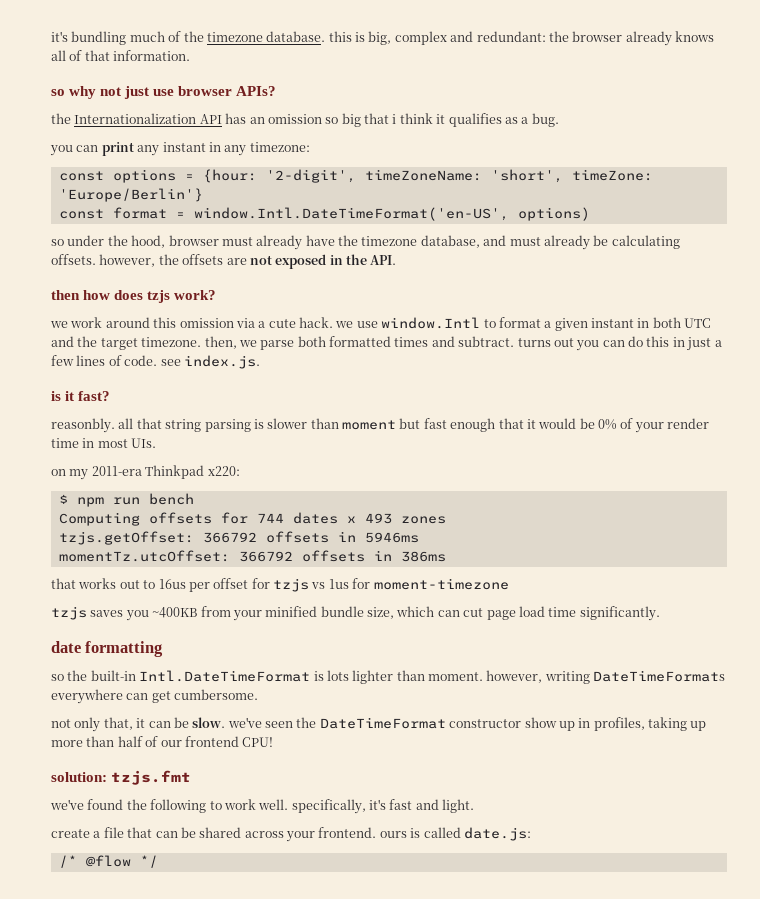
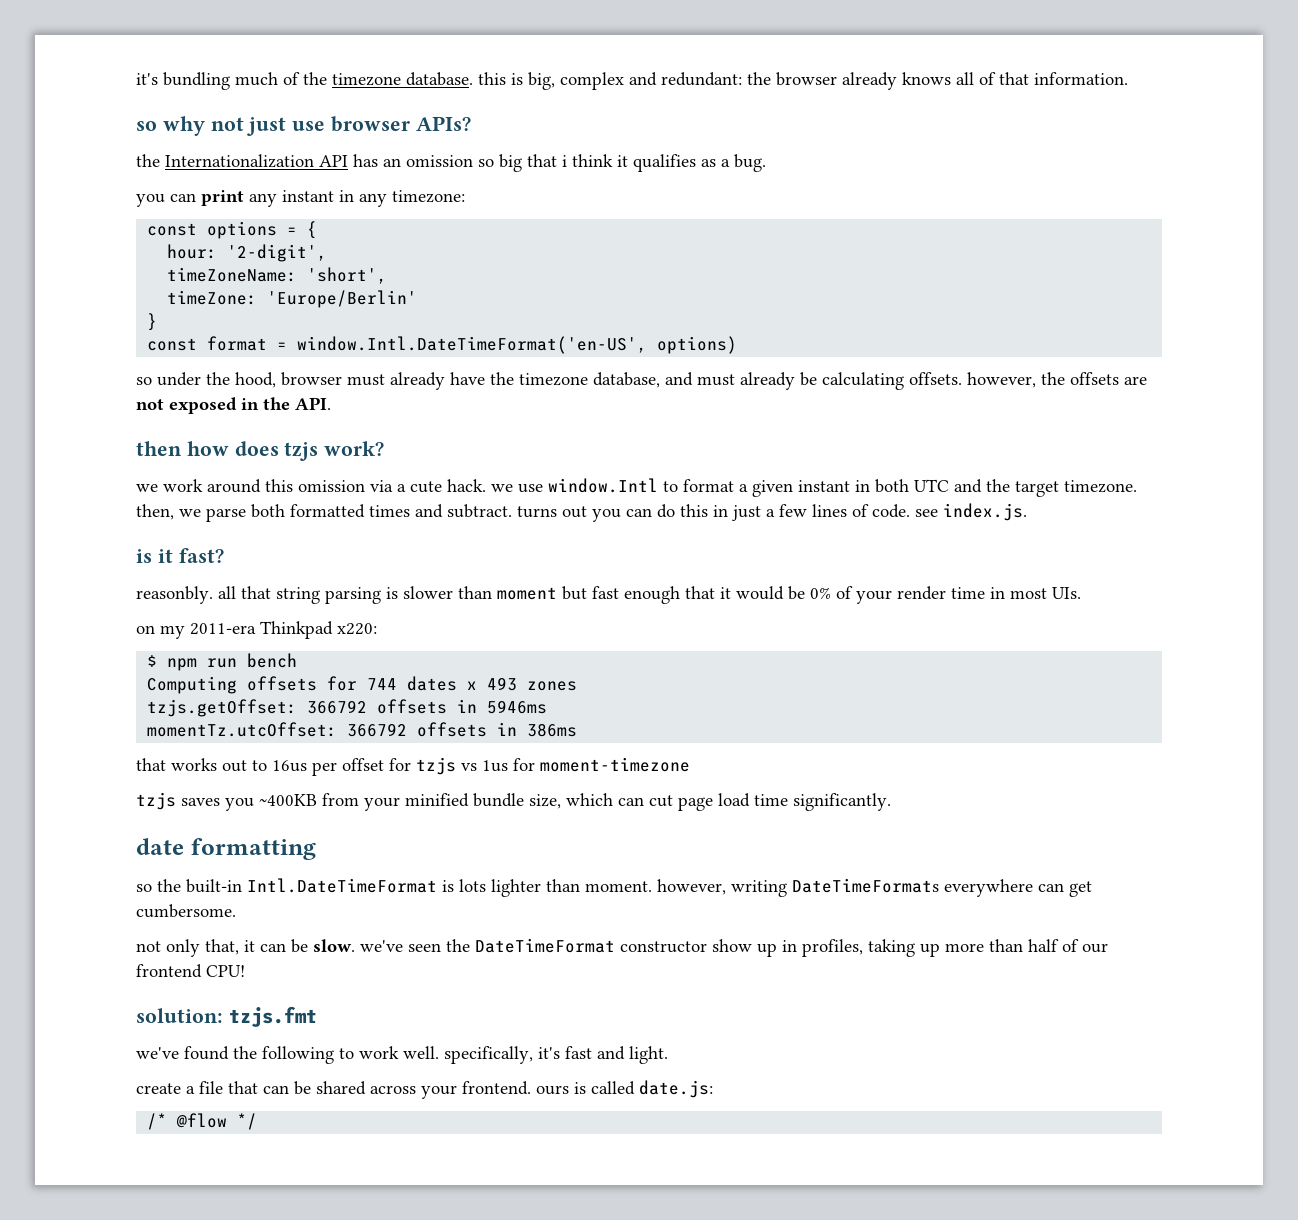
[202,169,257,183] {hour: -> [307,221,318,239] [167,244,218,259] { // hour:
(356, 176) none -> (328, 253) //
[571,169,653,181] [58,188,203,202] timeZone: 'Europe/Berlin'} -> [167,290,418,308] [147,313,158,331] // timeZone: 'Europe/Berlin' // }

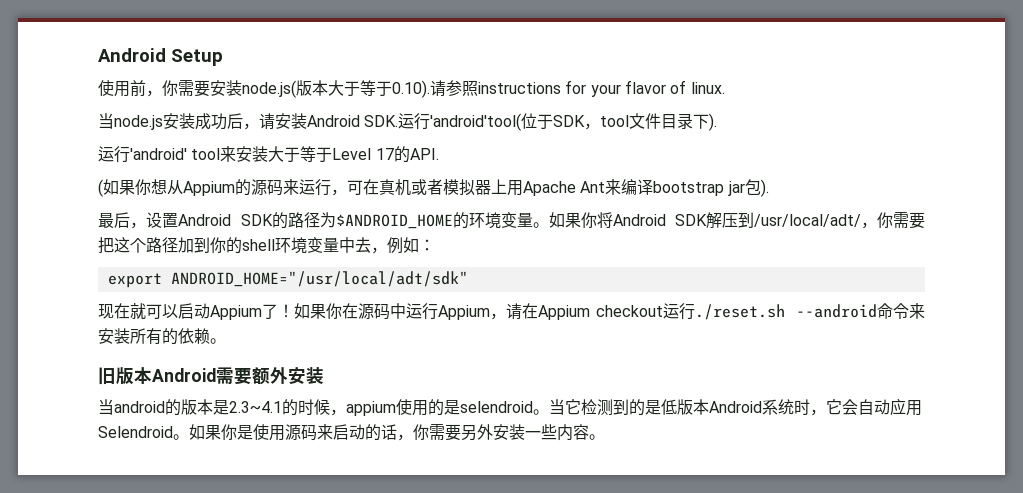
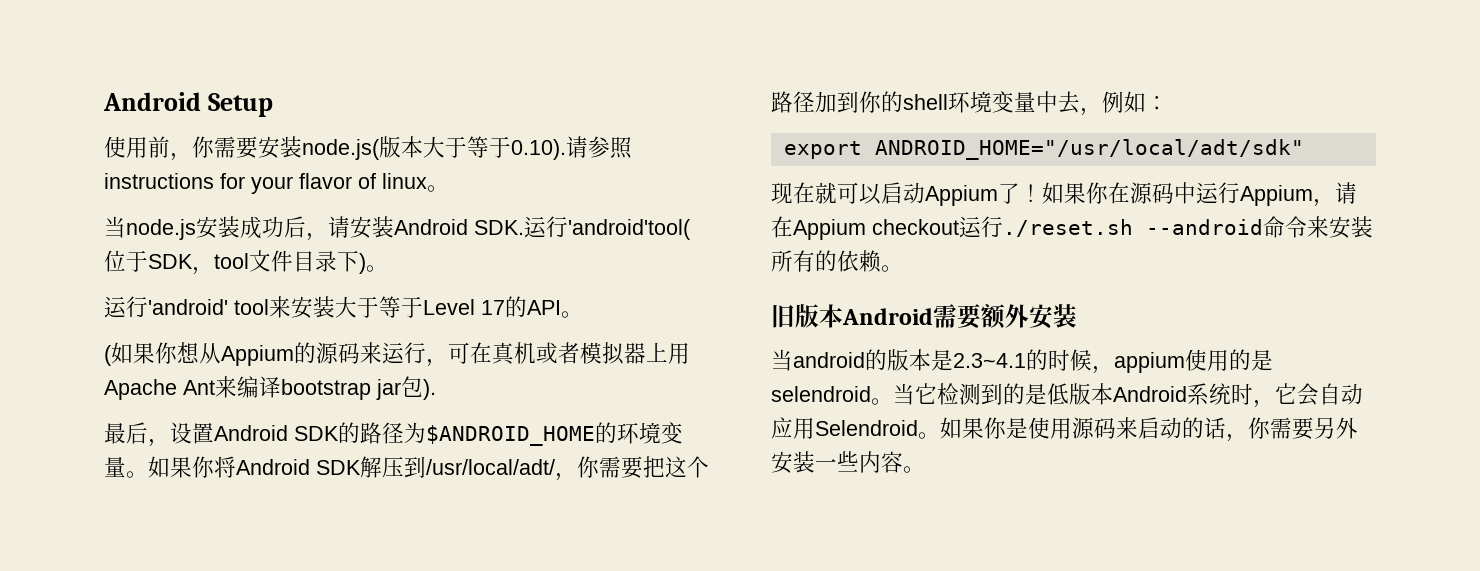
[690,82,725,94] linux. -> [382,173,449,192] linux。
[709,113,718,131] ). -> [359,253,388,274] )。
[409,148,439,160] API. -> [527,300,583,318] API。

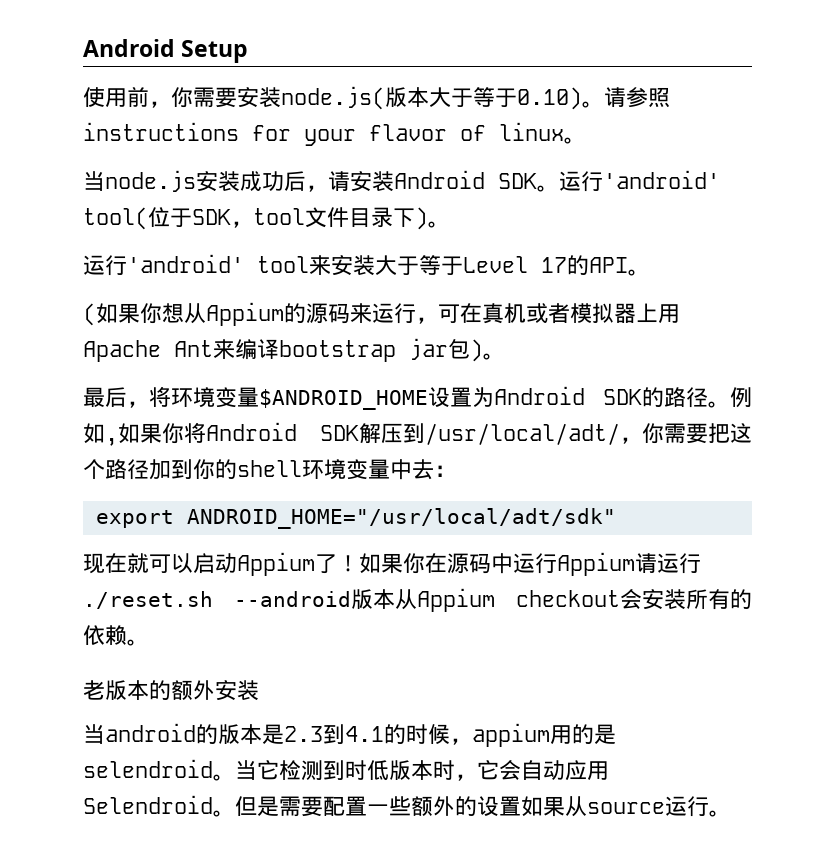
[511,139,566,160] 0.10). -> [517,87,604,110] 0.10)。
[474,216,691,240] SDK.运行'android'tool( -> [498,170,720,192] [83,207,148,230] SDK。运行'android' tool(
[423,379,436,400] ). -> [470,339,505,362] )。
[170,422,683,446] [104,456,148,478] 设置Android SDK的路径为$ANDROID_HOME的环境变量。 -> [149,386,752,410] [83,423,118,446] 将环境变量$ANDROID_HOME设置为Android SDK的路径。例如,
[1080,91,1146,116] ，例如 -> (434, 469) none
[1313,182,1357,207] [771,216,1329,240] ，请在Appium checkout运行./reset.sh --android命令来 -> [635,553,701,574] [83,588,642,612] 请运行./reset.sh --android版本从Appium checkout会
[771,304,982,329] 旧版本Android需要 -> [83,680,171,700] 老版本的
[953,353,1026,368] 2.3~4.1 -> [284,724,384,744] 2.3到4.1
[1185,349,1207,371] 使 -> (550, 735) none
[1003,383,1231,405] 的是低版本Android系统 -> [345,760,433,781] 时低版本
[940,417,1358,442] [771,451,903,474] 如果你是使用源码来启动的话，你需要另外安装一些内容 -> [235,796,709,817] 但是需要配置一些额外的设置如果从source运行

★ ★ ★

**Task:**
Reproduce the lines above, beginning at the line with "[474,216,691,240] SDK.运行'android'tool( ->" and stopping after the line with "[1080,91,1146,116] ，例如 -> (434, 469) none", exactly as they are.

**Response box:**
[474,216,691,240] SDK.运行'android'tool( -> [498,170,720,192] [83,207,148,230] SDK。运行'android' tool(
[423,379,436,400] ). -> [470,339,505,362] )。
[170,422,683,446] [104,456,148,478] 设置Android SDK的路径为$ANDROID_HOME的环境变量。 -> [149,386,752,410] [83,423,118,446] 将环境变量$ANDROID_HOME设置为Android SDK的路径。例如,
[1080,91,1146,116] ，例如 -> (434, 469) none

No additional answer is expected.